Usually, if a band requires that a wall of security guards be stationed shoulder-to-shoulder in front of the stage before they start playing, the implication is that things are about to get rowdy—maybe even a little violent. But while there was a squad of security hulks at Green Day’s recent concert at the Palladium in Hollywood, those 16 dudes didn’t seem to have policing the crowd as their primary purpose. If anything, the behemoths were provided, with love, by the band to act as a human safety net—a 32-arm insurance policy guaranteeing that no crowd surfer broke his or her face after tumbling over the barricade.

Yes, the Palladium fans were rowdy, rabid, and raucous (but not violent), and even though the set was 135 minutes long, the moshing and crowd surfing never ceased. That’s because even in 2017—after multiple Grammy wins, induction into the Rock and Roll Hall of Fame, and sales of more than 75 million records— Green Day still makes huge venues feel like the small, anything-goes pressure-cooker punk dens in which they got their start in the Bay Area back in the ’90s.

“The way to keep an arena show feeling intimate is to somehow break down the barrier between you and the audience,” says Green Day’s Billie Joe Armstrong. “One way we do that is to bring people up on stage with us. When I was 12, I saw Van Halen, and as I watched Eddie play a big guitar solo, I was thinking, ‘Oh my god, what would it be like to be up there on that stage? That is just insane.’ But in the back of my mind I was like, ‘That will never happen. That would be like catching a foul ball while watching a baseball game from the top deck of the Oakland Coliseum.’ But there’s something genuine that happens when we bring someone up to sing or play guitar—something that causes the crowd to get so into it that everybody kind of becomes one. It’s the ultimate form of unity.”

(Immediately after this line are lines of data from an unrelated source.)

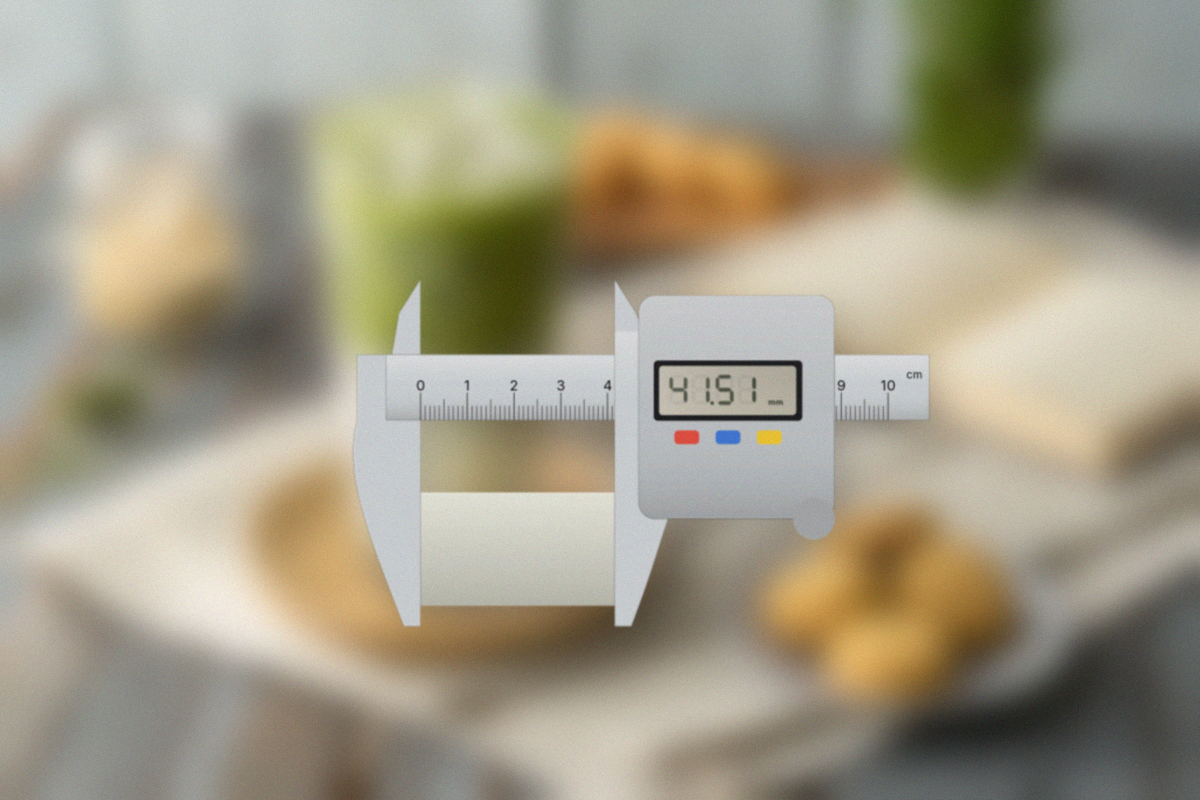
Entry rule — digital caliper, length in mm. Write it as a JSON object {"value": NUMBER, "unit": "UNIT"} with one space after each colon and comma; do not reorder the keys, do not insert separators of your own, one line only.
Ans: {"value": 41.51, "unit": "mm"}
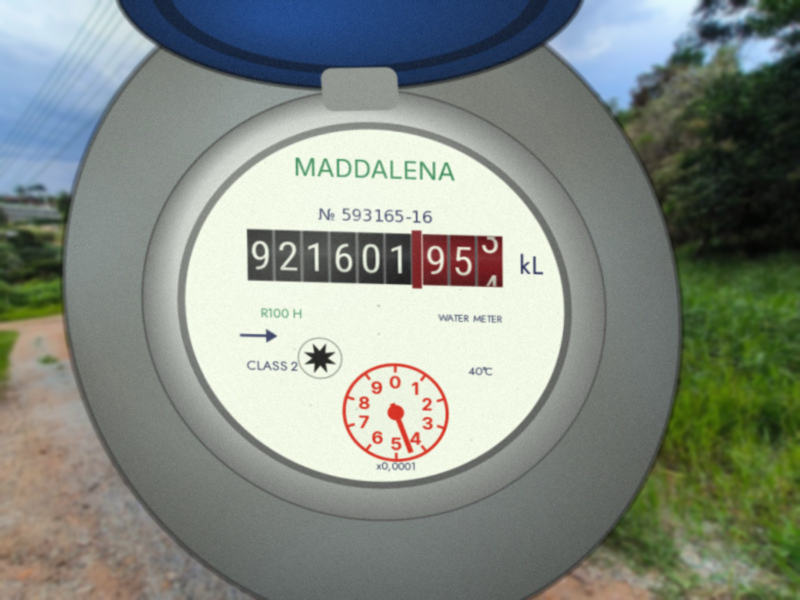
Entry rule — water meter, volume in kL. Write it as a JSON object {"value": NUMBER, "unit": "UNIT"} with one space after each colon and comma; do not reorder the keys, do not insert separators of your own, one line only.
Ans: {"value": 921601.9534, "unit": "kL"}
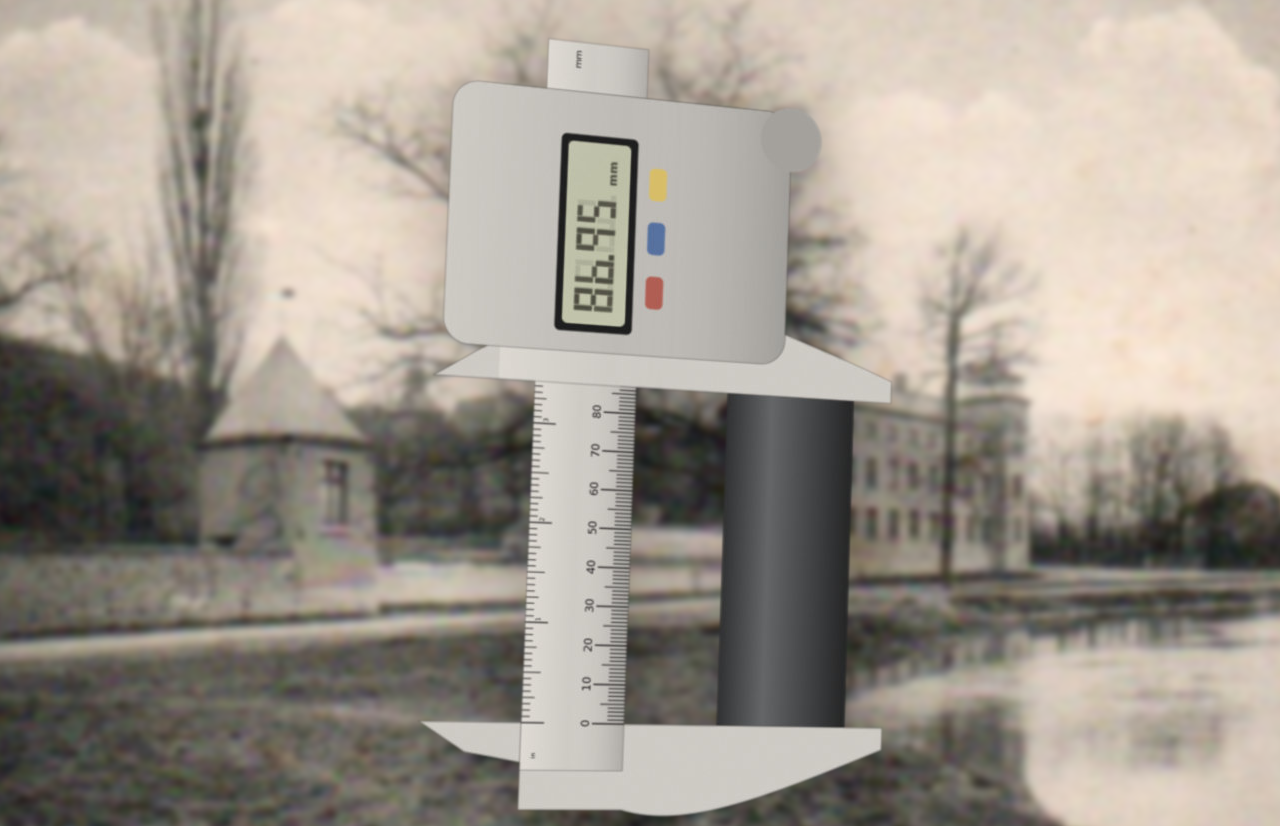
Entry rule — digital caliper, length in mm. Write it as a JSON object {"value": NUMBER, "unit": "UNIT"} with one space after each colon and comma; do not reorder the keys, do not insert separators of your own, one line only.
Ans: {"value": 86.95, "unit": "mm"}
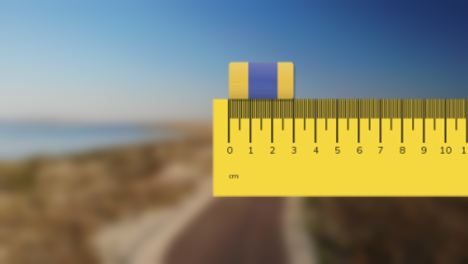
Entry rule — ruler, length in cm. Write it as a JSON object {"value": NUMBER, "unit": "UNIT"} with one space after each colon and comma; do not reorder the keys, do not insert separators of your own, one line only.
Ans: {"value": 3, "unit": "cm"}
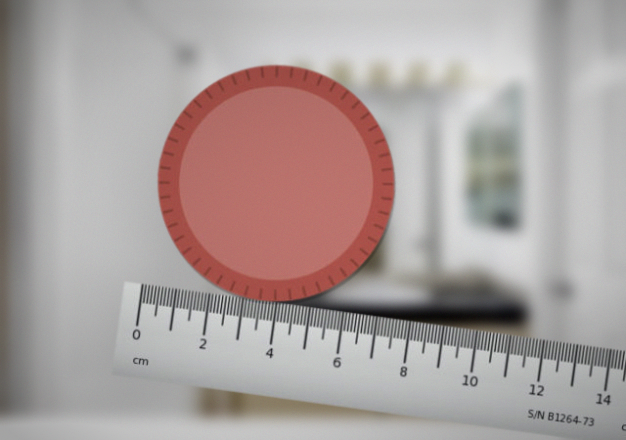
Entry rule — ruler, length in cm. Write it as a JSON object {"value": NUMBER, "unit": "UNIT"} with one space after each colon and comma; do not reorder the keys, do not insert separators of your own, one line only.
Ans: {"value": 7, "unit": "cm"}
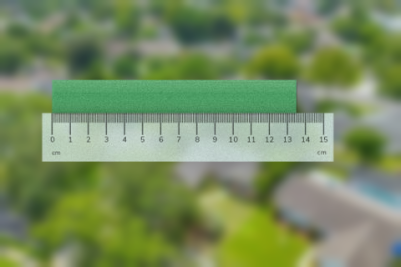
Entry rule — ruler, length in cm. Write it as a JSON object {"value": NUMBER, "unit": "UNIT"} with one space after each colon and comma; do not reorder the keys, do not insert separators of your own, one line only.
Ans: {"value": 13.5, "unit": "cm"}
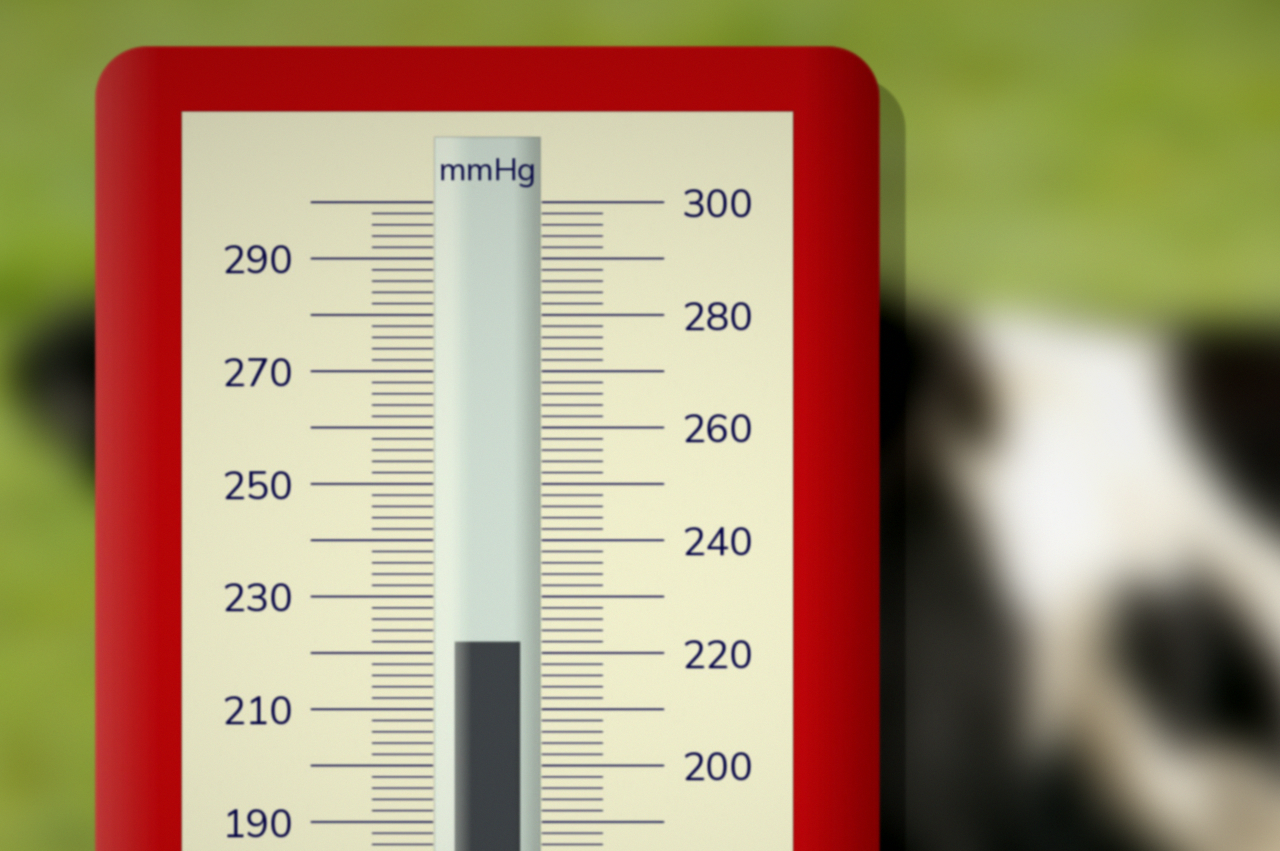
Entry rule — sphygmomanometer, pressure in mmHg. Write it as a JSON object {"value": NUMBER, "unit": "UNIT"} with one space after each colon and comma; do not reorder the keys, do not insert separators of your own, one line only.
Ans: {"value": 222, "unit": "mmHg"}
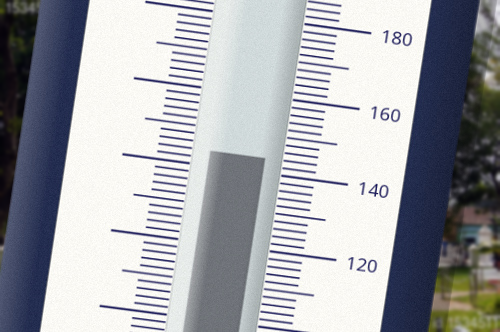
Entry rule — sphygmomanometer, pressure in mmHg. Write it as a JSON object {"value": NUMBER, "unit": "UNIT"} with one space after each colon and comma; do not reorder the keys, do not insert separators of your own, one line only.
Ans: {"value": 144, "unit": "mmHg"}
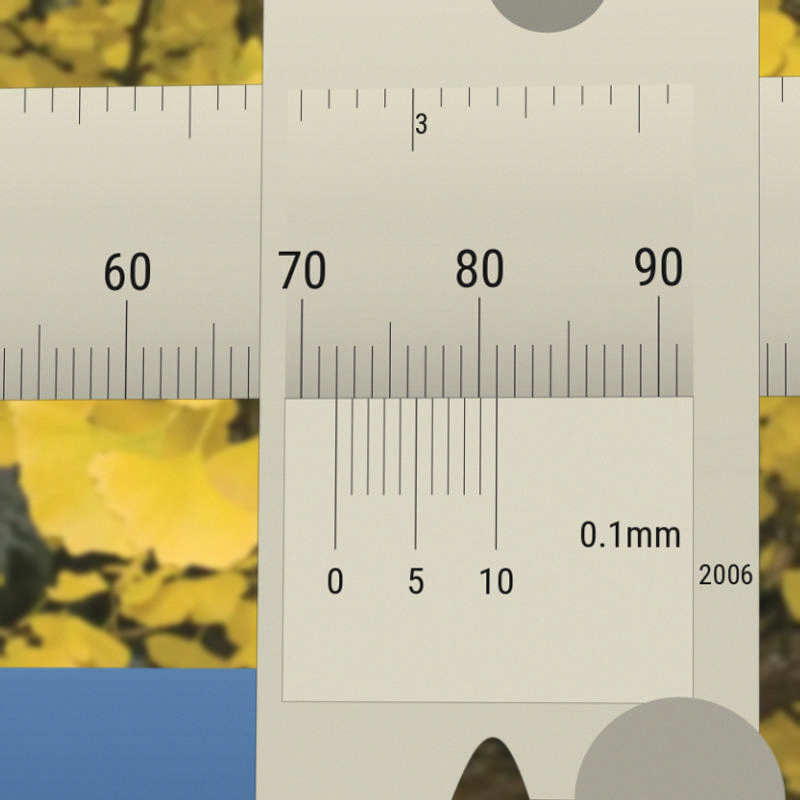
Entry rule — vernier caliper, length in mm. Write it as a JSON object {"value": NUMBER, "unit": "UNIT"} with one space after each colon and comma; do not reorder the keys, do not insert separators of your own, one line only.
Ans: {"value": 72.0, "unit": "mm"}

Green Day is 30 years old now, but the band doesn’t seem to have lost any of its appeal. The original core trio—Armstrong, bassist Mike Dirnt, and drummer Tré Cool— is still intact, and their allure is as strong as ever. That allure lies in the group’s anthemic, super-singable choruses; thunderous, mosh-worthy riffs; inclusive, peace-punk ethos; and fearless lyrical stances on everything from mass shooters and homophobia to police protests and the chaotic climate of American politics. And Green Day’s popular magnetism is still working commercially, as well—the band’s new album, Revolution Radio [Reprise], landed at #1 worldwide the first week of its release.